Dans ce "Ne pèche plus" je ne vois pas les péchés qui l'auraient conduit à supporter sa première maladie, mais plutôt son ingratitude et son attitude de consommateur qui "profite" mais qui ne se soucie même pas de savoir qui l'a guéri. Il prend le conseil de Jésus à la lettre et au lieu de continuer à se dire : Pas vu pas pris, je vais continuer à profiter de la vie normale qui m'a été si extraordinairement rendue, il va de lui-même témoigner aux autorités "que c'était Jésus qui l'avait guéri". Le verbe employé par saint jean est celui de l'annonce, celui de l'évangile : angello.

Son statut de témoin le met désormais dans la perspective du salut que le Christ apporte au monde. Cet anonyme sait désormais qu'il a son nom écrit dans le Ciel. Il a pris au sérieux la remontée de bretelle : "Ne pèche plus ! ne te contente pas de profiter ! Sois actif ! Participe à ton propre salut !Essaie d'être digne de la grâce que tu as reçue".

Qui dira l'importance de cette dignité ? Oui, essayons nous aussi de ne pas être indignes du Seigneur !

1 commentaire:

  1. Pas intéressant, ce malade, un de ceux que la galère rend grincheux et revenchards? Ne le jugez pas trop vite! Pour m'y connaître un peu en besoin d'aide en ma qualité d'aveugle à bâton blanc, maintenant que le secret est éventé, je suis souvent dix minutes à attendre que l'un de ces passant qui me voient prostré contre un mur daignent m'aider à traverser la rue. Je bouillonne quand j'attends dix minutes, ce malade a bien le droit de se plaindre, s'il y a trente-huit ans que tout le monde lui passe devant le nez sans se soucier de l'aider, exactement à l'inverse de l'attitude des compagnons du paralytique, solides ouvriers aux bras forts, qui le déposent aux pieds de Jésus en le faisant descendre par le toit. Etait-ce parce que ce paralytique était plus avenant et plus amène que le grincheux de la piscine? Pas si sûr.

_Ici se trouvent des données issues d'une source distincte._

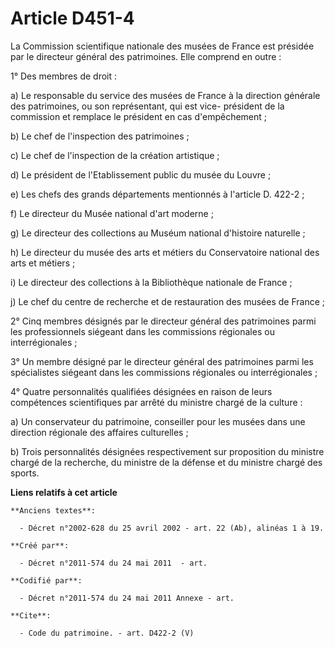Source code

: # Article D451-4

La Commission scientifique nationale des musées de France est présidée par le directeur général des patrimoines. Elle
comprend en outre : 

1° Des membres de droit : 

a) Le responsable du service des musées de France à la direction générale des patrimoines, ou son représentant, qui est vice-
président de la commission et remplace le président en cas d'empêchement ; 

b) Le chef de l'inspection des patrimoines ; 

c) Le chef de l'inspection de la création artistique ; 

d) Le président de l'Etablissement public du musée du Louvre ; 

e) Les chefs des grands départements mentionnés à l'article D. 422-2 ;

f) Le directeur du Musée national d'art moderne ; 

g) Le directeur des collections au Muséum national d'histoire naturelle ; 

h) Le directeur du musée des arts et métiers du Conservatoire national des arts et métiers ; 

i) Le directeur des collections à la Bibliothèque nationale de France ; 

j) Le chef du centre de recherche et de restauration des musées de France ; 

2° Cinq membres désignés par le directeur général des patrimoines parmi les professionnels siégeant dans les commissions
régionales ou interrégionales ; 

3° Un membre désigné par le directeur général des patrimoines parmi les spécialistes siégeant dans les commissions régionales
ou interrégionales ; 

4° Quatre personnalités qualifiées désignées en raison de leurs compétences scientifiques par arrêté du ministre chargé de la
culture : 

a) Un conservateur du patrimoine, conseiller pour les musées dans une direction régionale des affaires culturelles ; 

b) Trois personnalités désignées respectivement sur proposition du ministre chargé de la recherche, du ministre de la défense
et du ministre chargé des sports.

**Liens relatifs à cet article**

	**Anciens textes**:

	  - Décret n°2002-628 du 25 avril 2002 - art. 22 (Ab), alinéas 1 à 19.

	**Créé par**:

	  - Décret n°2011-574 du 24 mai 2011  - art.

	**Codifié par**:

	  - Décret n°2011-574 du 24 mai 2011 Annexe - art.

	**Cite**:

	  - Code du patrimoine. - art. D422-2 (V)
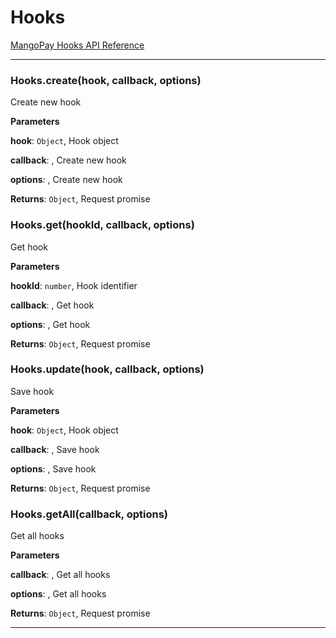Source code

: # Hooks

[MangoPay Hooks API Reference](https://docs.mangopay.com/api-reference/hooks-overview/)



* * *

### Hooks.create(hook, callback, options) 

Create new hook

**Parameters**

**hook**: `Object`, Hook object

**callback**: , Create new hook

**options**: , Create new hook

**Returns**: `Object`, Request promise


### Hooks.get(hookId, callback, options) 

Get hook

**Parameters**

**hookId**: `number`, Hook identifier

**callback**: , Get hook

**options**: , Get hook

**Returns**: `Object`, Request promise


### Hooks.update(hook, callback, options) 

Save hook

**Parameters**

**hook**: `Object`, Hook object

**callback**: , Save hook

**options**: , Save hook

**Returns**: `Object`, Request promise


### Hooks.getAll(callback, options) 

Get all hooks

**Parameters**

**callback**: , Get all hooks

**options**: , Get all hooks

**Returns**: `Object`, Request promise



* * *










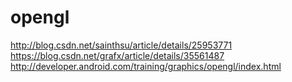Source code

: # opengl
http://blog.csdn.net/sainthsu/article/details/25953771
https://blog.csdn.net/grafx/article/details/35561487
http://developer.android.com/training/graphics/opengl/index.html
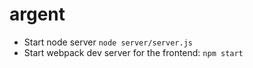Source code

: # argent

* Start node server `node server/server.js`
* Start webpack dev server for the frontend: `npm start`
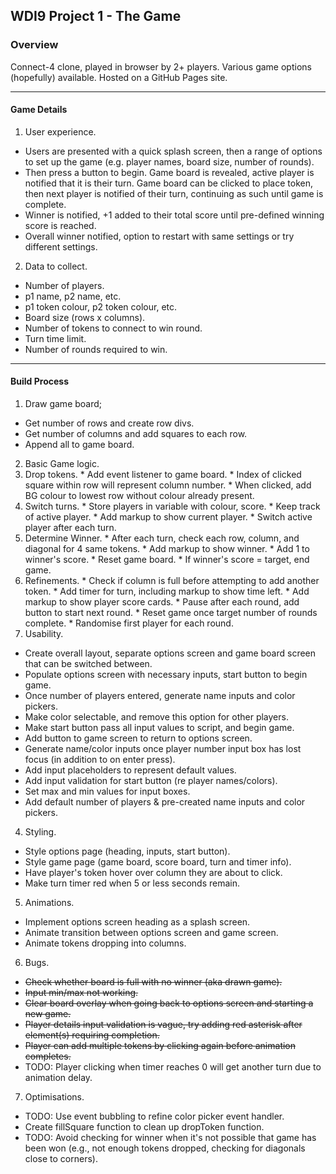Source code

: ## WDI9 Project 1 - The Game

### Overview

Connect-4 clone, played in browser by 2+ players. Various game options (hopefully) available. Hosted on a GitHub Pages site.

---

#### Game Details

1. User experience.
  * Users are presented with a quick splash screen, then a range of options to set up the game (e.g. player names, board size, number of rounds).
  * Then press a button to begin. Game board is revealed, active player is notified that it is their turn. Game board can be clicked to place token, then next player is notified of their turn, continuing as such until game is complete.
  * Winner is notified, +1 added to their total score until pre-defined winning score is reached.
  * Overall winner notified, option to restart with same settings or try different settings.
2. Data to collect.
  * Number of players.
  * p1 name, p2 name, etc.
  * p1 token colour, p2 token colour, etc.
  * Board size (rows x columns).
  * Number of tokens to connect to win round.
  * Turn time limit.
  * Number of rounds required to win.

---

#### Build Process

1. Draw game board;
  * Get number of rows and create row divs.
  * Get number of columns and add squares to each row.
  * Append all to game board.
2. Basic Game logic.
  1. Drop tokens.
    * Add event listener to game board.
    * Index of clicked square within row will represent column number.
    * When clicked, add BG colour to lowest row without colour already present.
  2. Switch turns.
    * Store players in variable with colour, score.
    * Keep track of active player.
    * Add markup to show current player.
    * Switch active player after each turn.
  3. Determine Winner.
    * After each turn, check each row, column, and diagonal for 4 same tokens.
    * Add markup to show winner.
    * Add 1 to winner's score.
    * Reset game board.
    * If winner's score = target, end game.
  4. Refinements.
    * Check if column is full before attempting to add another token.
    * Add timer for turn, including markup to show time left.
    * Add markup to show player score cards.
    * Pause after each round, add button to start next round.
    * Reset game once target number of rounds complete.
    * Randomise first player for each round.
3. Usability.
  * Create overall layout, separate options screen and game board screen that can be switched between.
  * Populate options screen with necessary inputs, start button to begin game.
  * Once number of players entered, generate name inputs and color pickers.
  * Make color selectable, and remove this option for other players.
  * Make start button pass all input values to script, and begin game.
  * Add button to game screen to return to options screen.
  * Generate name/color inputs once player number input box has lost focus (in addition to on enter press).
  * Add input placeholders to represent default values.
  * Add input validation for start button (re player names/colors).
  * Set max and min values for input boxes.
  * Add default number of players & pre-created name inputs and color pickers.
4. Styling.
  * Style options page (heading, inputs, start button).
  * Style game page (game board, score board, turn and timer info).
  * Have player's token hover over column they are about to click.
  * Make turn timer red when 5 or less seconds remain.
5. Animations.
  * Implement options screen heading as a splash screen.
  * Animate transition between options screen and game screen.
  * Animate tokens dropping into columns.
6. Bugs.
  * ~~Check whether board is full with no winner (aka drawn game).~~
  * ~~Input min/max not working.~~
  * ~~Clear board overlay when going back to options screen and starting a new game.~~
  * ~~Player details input validation is vague, try adding red asterisk after element(s) requiring completion.~~
  * ~~Player can add multiple tokens by clicking again before animation completes.~~
  * TODO: Player clicking when timer reaches 0 will get another turn due to animation delay.
7. Optimisations.
  * TODO: Use event bubbling to refine color picker event handler.
  * Create fillSquare function to clean up dropToken function.
  * TODO: Avoid checking for winner when it's not possible that game has been won (e.g., not enough tokens dropped, checking for diagonals close to corners).
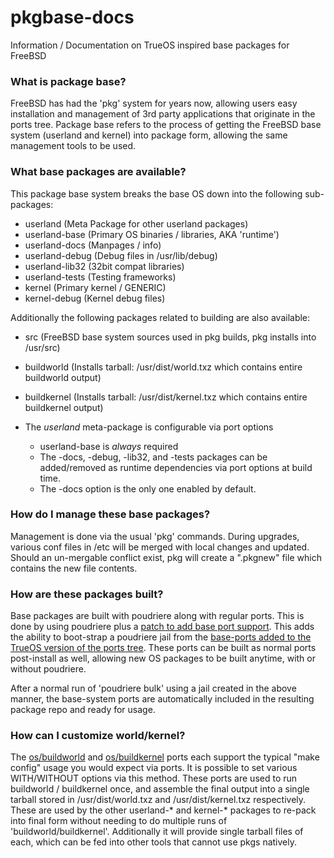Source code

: # pkgbase-docs
Information / Documentation on TrueOS inspired base packages for FreeBSD

### What is package base?

FreeBSD has had the 'pkg' system for years now, allowing users easy installation and management of 3rd party applications that originate in the ports tree. Package base refers to the process of getting the FreeBSD base system (userland and kernel) into package form, allowing the same management tools to be used.

### What base packages are available?

This package base system breaks the base OS down into the following sub-packages:
 * userland (Meta Package for other userland packages)
 * userland-base (Primary OS binaries / libraries, AKA 'runtime')
 * userland-docs (Manpages / info)
 * userland-debug (Debug files in /usr/lib/debug)
 * userland-lib32 (32bit compat libraries)
 * userland-tests (Testing frameworks)
 * kernel (Primary kernel / GENERIC)
 * kernel-debug (Kernel debug files)
 
Additionally the following packages related to building are also available:

 * src (FreeBSD base system sources used in pkg builds, pkg installs into /usr/src)
 * buildworld (Installs tarball: /usr/dist/world.txz which contains entire buildworld output)
 * buildkernel (Installs tarball: /usr/dist/kernel.txz which contains entire buildkernel output)

 * The *userland* meta-package is configurable via port options
   * userland-base is *always* required
   * The -docs, -debug, -lib32, and -tests packages can be added/removed as runtime dependencies via port options at build time.
   * The -docs option is the only one enabled by default.
   
### How do I manage these base packages?

Management is done via the usual 'pkg' commands. During upgrades, various conf files in /etc will be merged with local changes and updated. Should an un-mergable conflict exist, pkg will create a "<file>.pkgnew" file which contains the new file contents.

### How are these packages built?

Base packages are built with poudriere along with regular ports. This is done by using poudriere plus a [patch to add base port support](https://github.com/freebsd/poudriere/pull/664). This adds the ability to boot-strap a poudriere jail from the [base-ports added to the TrueOS version of the ports tree](https://github.com/trueos/trueos-ports/tree/trueos-master/os). These ports can be built as normal ports post-install as well, allowing new OS packages to be built anytime, with or without poudriere. 

After a normal run of 'poudriere bulk' using a jail created in the above manner, the base-system ports are automatically included in the resulting package repo and ready for usage.

### How can I customize world/kernel?

The [os/buildworld](https://github.com/trueos/trueos-ports/tree/trueos-master/os/buildworld) and [os/buildkernel](https://github.com/trueos/trueos-ports/tree/trueos-master/os/buildkernel) ports each support the typical "make config" usage you would expect via ports. It is possible to set various WITH/WITHOUT options via this method. These ports are used to run buildworld / buildkernel once, and assemble the final output into a single tarball stored in /usr/dist/world.txz and /usr/dist/kernel.txz respectively. These are used by the other userland-* and kernel-* packages to re-pack into final form without needing to do multiple runs of 'buildworld/buildkernel'. Additionally it will provide single tarball files of each, which can be fed into other tools that cannot use pkgs natively. 


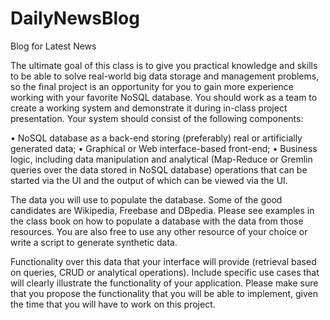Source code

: # DailyNewsBlog
Blog for Latest News

The ultimate goal of this class is to give you practical knowledge and skills to be able to solve real-world big data storage and management problems, so the final project is an opportunity for you to gain more experience working with your favorite NoSQL database. You should work as a team to create a working system and demonstrate it during in-class project presentation. Your system should consist of the following components: 

•	NoSQL database as a back-end storing (preferably) real or artificially generated data; 
•	Graphical or Web interface-based front-end; 
•	Business logic, including data manipulation and analytical (Map-Reduce or Gremlin queries over the data stored in NoSQL database) operations that can be started via the UI and the output of which can be viewed via the UI. 

The data you will use to populate the database. Some of the good candidates are Wikipedia, Freebase and DBpedia. Please see examples in the class book on how to populate a database with the data from those resources. You are also free to use any other resource of your choice or write a script to generate synthetic data. 

Functionality over this data that your interface will provide (retrieval based on queries, CRUD or analytical operations). Include specific use cases that will clearly illustrate the functionality of your application. Please make sure that you propose the functionality that you will be able to implement, given the time that you will have to work on this project. 
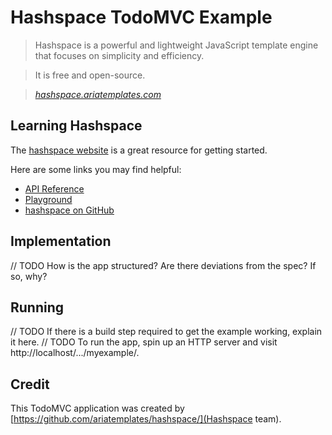 # Hashspace TodoMVC Example

> Hashspace is a powerful and lightweight JavaScript template engine that focuses on simplicity and efficiency.

> It is free and open-source.

> _[hashspace.ariatemplates.com](http://hashspace.ariatemplates.com/)_


## Learning Hashspace

The [hashspace website](http://hashspace.ariatemplates.com/) is a great resource for getting started.

Here are some links you may find helpful:

* [API Reference](http://hashspace.ariatemplates.com/api/)
* [Playground](http://hashspace.ariatemplates.com/playground/)
* [hashspace on GitHub](https://github.com/ariatemplates/hashspace/)


## Implementation

// TODO How is the app structured? Are there deviations from the spec? If so, why?


## Running

// TODO If there is a build step required to get the example working, explain it here.
// TODO To run the app, spin up an HTTP server and visit http://localhost/.../myexample/.


## Credit

This TodoMVC application was created by [https://github.com/ariatemplates/hashspace/](Hashspace team).
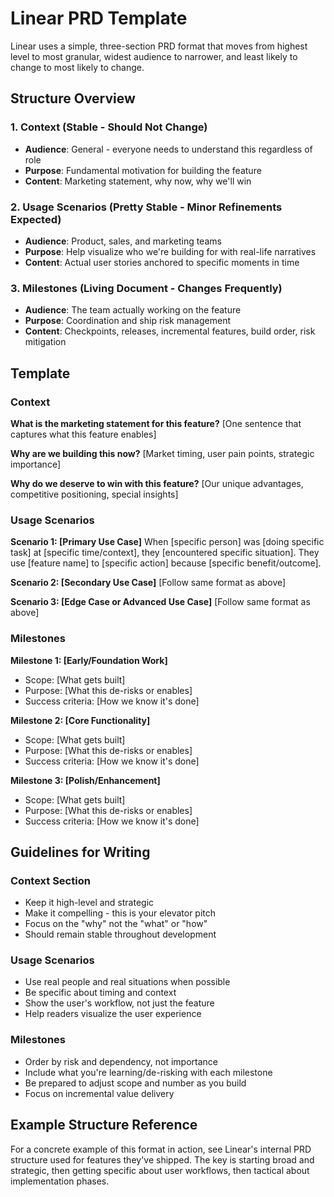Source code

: # Linear PRD Template

Linear uses a simple, three-section PRD format that moves from highest level to most granular, widest audience to narrower, and least likely to change to most likely to change.

## Structure Overview

### 1. Context (Stable - Should Not Change)

- **Audience**: General - everyone needs to understand this regardless of role
- **Purpose**: Fundamental motivation for building the feature
- **Content**: Marketing statement, why now, why we'll win

### 2. Usage Scenarios (Pretty Stable - Minor Refinements Expected)

- **Audience**: Product, sales, and marketing teams
- **Purpose**: Help visualize who we're building for with real-life narratives
- **Content**: Actual user stories anchored to specific moments in time

### 3. Milestones (Living Document - Changes Frequently)

- **Audience**: The team actually working on the feature
- **Purpose**: Coordination and ship risk management
- **Content**: Checkpoints, releases, incremental features, build order, risk mitigation

## Template

### Context

**What is the marketing statement for this feature?**
[One sentence that captures what this feature enables]

**Why are we building this now?**
[Market timing, user pain points, strategic importance]

**Why do we deserve to win with this feature?**
[Our unique advantages, competitive positioning, special insights]

### Usage Scenarios

**Scenario 1: [Primary Use Case]**
When [specific person] was [doing specific task] at [specific time/context], they [encountered specific situation]. They use [feature name] to [specific action] because [specific benefit/outcome].

**Scenario 2: [Secondary Use Case]**
[Follow same format as above]

**Scenario 3: [Edge Case or Advanced Use Case]**
[Follow same format as above]

### Milestones

**Milestone 1: [Early/Foundation Work]**

- Scope: [What gets built]
- Purpose: [What this de-risks or enables]
- Success criteria: [How we know it's done]

**Milestone 2: [Core Functionality]**

- Scope: [What gets built]
- Purpose: [What this de-risks or enables]
- Success criteria: [How we know it's done]

**Milestone 3: [Polish/Enhancement]**

- Scope: [What gets built]
- Purpose: [What this de-risks or enables]
- Success criteria: [How we know it's done]

## Guidelines for Writing

### Context Section

- Keep it high-level and strategic
- Make it compelling - this is your elevator pitch
- Focus on the "why" not the "what" or "how"
- Should remain stable throughout development

### Usage Scenarios

- Use real people and real situations when possible
- Be specific about timing and context
- Show the user's workflow, not just the feature
- Help readers visualize the user experience

### Milestones

- Order by risk and dependency, not importance
- Include what you're learning/de-risking with each milestone
- Be prepared to adjust scope and number as you build
- Focus on incremental value delivery

## Example Structure Reference

For a concrete example of this format in action, see Linear's internal PRD structure used for features they've shipped. The key is starting broad and strategic, then getting specific about user workflows, then tactical about implementation phases.
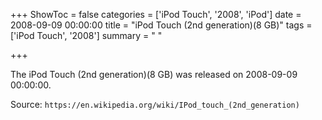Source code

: +++
ShowToc = false
categories = ['iPod Touch', '2008', 'iPod']
date = 2008-09-09 00:00:00
title = "iPod Touch (2nd generation)(8 GB)"
tags = ['iPod Touch', '2008']
summary = " "

+++

The iPod Touch (2nd generation)(8 GB) was released on 2008-09-09 00:00:00.

Source: `https://en.wikipedia.org/wiki/IPod_touch_(2nd_generation)`


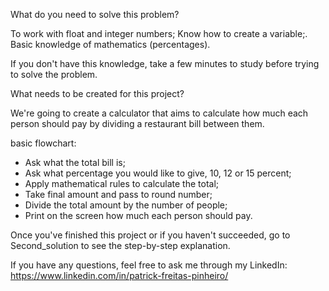What do you need to solve this problem?

To work with float and integer numbers;
Know how to create a variable;.
Basic knowledge of mathematics (percentages).

If you don't have this knowledge, take a few minutes to study before trying to solve the problem.



What needs to be created for this project?

We're going to create a calculator that aims to calculate how much each person should pay by 
dividing a restaurant bill between them.


basic flowchart:
- Ask what the total bill is;
- Ask what percentage you would like to give, 10, 12 or 15 percent;
- Apply mathematical rules to calculate the total;
- Take final amount and pass to round number;
- Divide the total amount by the number of people;
- Print on the screen how much each person should pay.

Once you've finished this project or if you haven't succeeded,
go to Second_solution to see the step-by-step explanation. 

If you have any questions, feel free to ask me through my LinkedIn: https://www.linkedin.com/in/patrick-freitas-pinheiro/
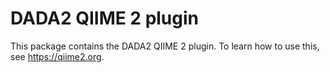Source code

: # DADA2 QIIME 2 plugin

This package contains the DADA2 QIIME 2 plugin. To learn how to use this, see https://qiime2.org.
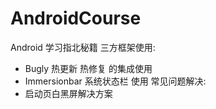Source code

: # AndroidCourse
Android 学习指北秘籍
三方框架使用:
- Bugly 热更新 热修复 的集成使用
- Immersionbar 系统状态栏 使用
常见问题解决:
- 启动页白黑屏解决方案


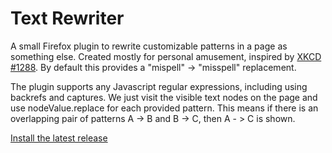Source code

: Text Rewriter
=============

A small Firefox plugin to rewrite customizable patterns in a page as something else.
Created mostly for personal amusement, inspired by [XKCD #1288](http://xkcd.com/1288/).
By default this provides a "mispell" -> "misspell" replacement.

The plugin supports any Javascript regular expressions, including using
backrefs and captures. We just visit the visible text nodes on the page and use
nodeValue.replace for each provided pattern. This means if there is an
overlapping pair of patterns A -> B and B -> C, then A - > C is shown.

[Install the latest release](https://github.com/pelmers/moz-text-rewriter/releases)
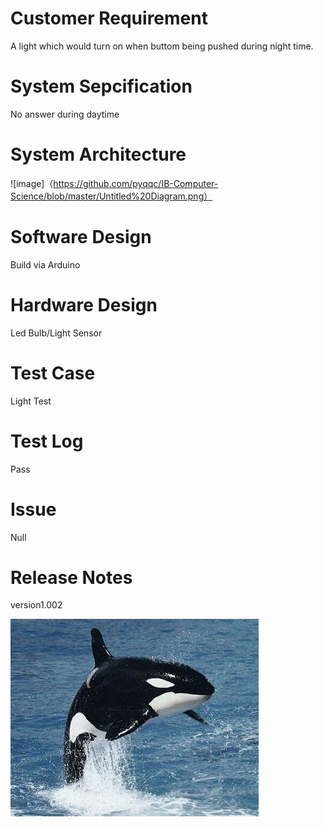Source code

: # Customer Requirement
A light which would turn on when buttom being pushed during night time.

# System Sepcification
No answer during daytime

# System Architecture
![image]（https://github.com/pyqqc/IB-Computer-Science/blob/master/Untitled%20Diagram.png）

# Software Design
Build via Arduino

# Hardware Design
Led Bulb/Light Sensor

# Test Case
Light Test


# Test Log
Pass

# Issue
Null


# Release Notes
version1.002

![image](https://github.com/pyqqc/IB-Computer-Science/blob/master/%E4%B8%8B%E8%BD%BD.jpg?raw=true)
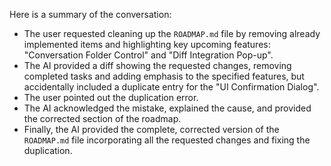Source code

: Here is a summary of the conversation:

*   The user requested cleaning up the `ROADMAP.md` file by removing already implemented items and highlighting key upcoming features: "Conversation Folder Control" and "Diff Integration Pop-up".
*   The AI provided a diff showing the requested changes, removing completed tasks and adding emphasis to the specified features, but accidentally included a duplicate entry for the "UI Confirmation Dialog".
*   The user pointed out the duplication error.
*   The AI acknowledged the mistake, explained the cause, and provided the corrected section of the roadmap.
*   Finally, the AI provided the complete, corrected version of the `ROADMAP.md` file incorporating all the requested changes and fixing the duplication.
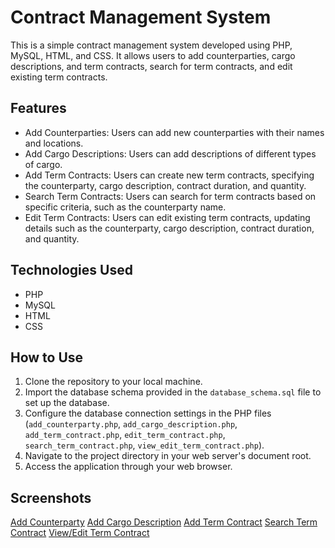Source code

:# Contract Management System

This is a simple contract management system developed using PHP, MySQL, HTML, and CSS. It allows users to add counterparties, cargo descriptions, and term contracts, search for term contracts, and edit existing term contracts.

## Features
- Add Counterparties: Users can add new counterparties with their names and locations.
- Add Cargo Descriptions: Users can add descriptions of different types of cargo.
- Add Term Contracts: Users can create new term contracts, specifying the counterparty, cargo description, contract duration, and quantity.
- Search Term Contracts: Users can search for term contracts based on specific criteria, such as the counterparty name.
- Edit Term Contracts: Users can edit existing term contracts, updating details such as the counterparty, cargo description, contract duration, and quantity.

## Technologies Used
- PHP
- MySQL
- HTML
- CSS

## How to Use
1. Clone the repository to your local machine.
2. Import the database schema provided in the `database_schema.sql` file to set up the database.
3. Configure the database connection settings in the PHP files (`add_counterparty.php`, `add_cargo_description.php`, `add_term_contract.php`, `edit_term_contract.php`, `search_term_contract.php`, `view_edit_term_contract.php`).
4. Navigate to the project directory in your web server's document root.
5. Access the application through your web browser.

## Screenshots
[Add Counterparty](screenshots/add_counterparty.png)
[Add Cargo Description](screenshots/add_cargo_description.png)
[Add Term Contract](screenshots/add_term_contract.png)
[Search Term Contract](screenshots/search_term_contract.png)
[View/Edit Term Contract](screenshots/view_edit_term_contract.png)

    Et maintenant ingrat, ce malotru mal guéri? Ingrat et nonchalant? N'est-il pas excusable de vouloir échapper à la "maladie sociale" qui va se jouer autour de sa guérison pour bénéficier d'un peu de la tranquillité de cette vie normale dont il n'a pas goûté une once et dont, sitôt qu'il aura affaire aux autorités synagogales, il s'attend qu'elle n'aura duré que le temps de rentrer chez lui? Je l'avoue: si un charismatique me faisait recouvrer la vue, j'en serais ébahi, et puis je ne saurais pas quoi en faire: je ne sais pas si ça me convertirait.
    Consommateur, ce malade, et le reflet d'une "religion de consommateurs"? Tradilande, balaie devant ta porte! car quand tu revendiques l'application du "motu proprio", combien de fois ne t'ai-je entendu arguer que les fidèles ont bien e droit de choisir le produit qu'ils préfèrent. Ah bon, la messe, c'est un produit? Et nous autres chrétiens avons des circonstances atténuantes de croire que nous pouvons nous comporter en consommateurs, puisque le Christ ne nous donne rien de moins que sa chair à manger!

    Mais le climaxe de ce "miracle" est bien dans ce: "veux-tu guérir" que demande Jésus au malade chouineur. Françoise dolto avait même identifié que c'était là que résidait la force de l'Evangile, qui aurait mérité que l'on passât la psychanalyse à son risque comme elle avait passé l'evangile au risque de la psychanalyse. Car, ce que n'arrive jamais à atteindre un thérapeute, c'est la buttée du vouloir. Or Jésus en fait fi. Il place le malade devant sa résistance à guérir puisqu'il se plaint quand on le lui propose et il passe outre. Il passe outre, et le malade découvre que son vouloir-guérir est ce qui l'a arimé à dieu depuis toujours.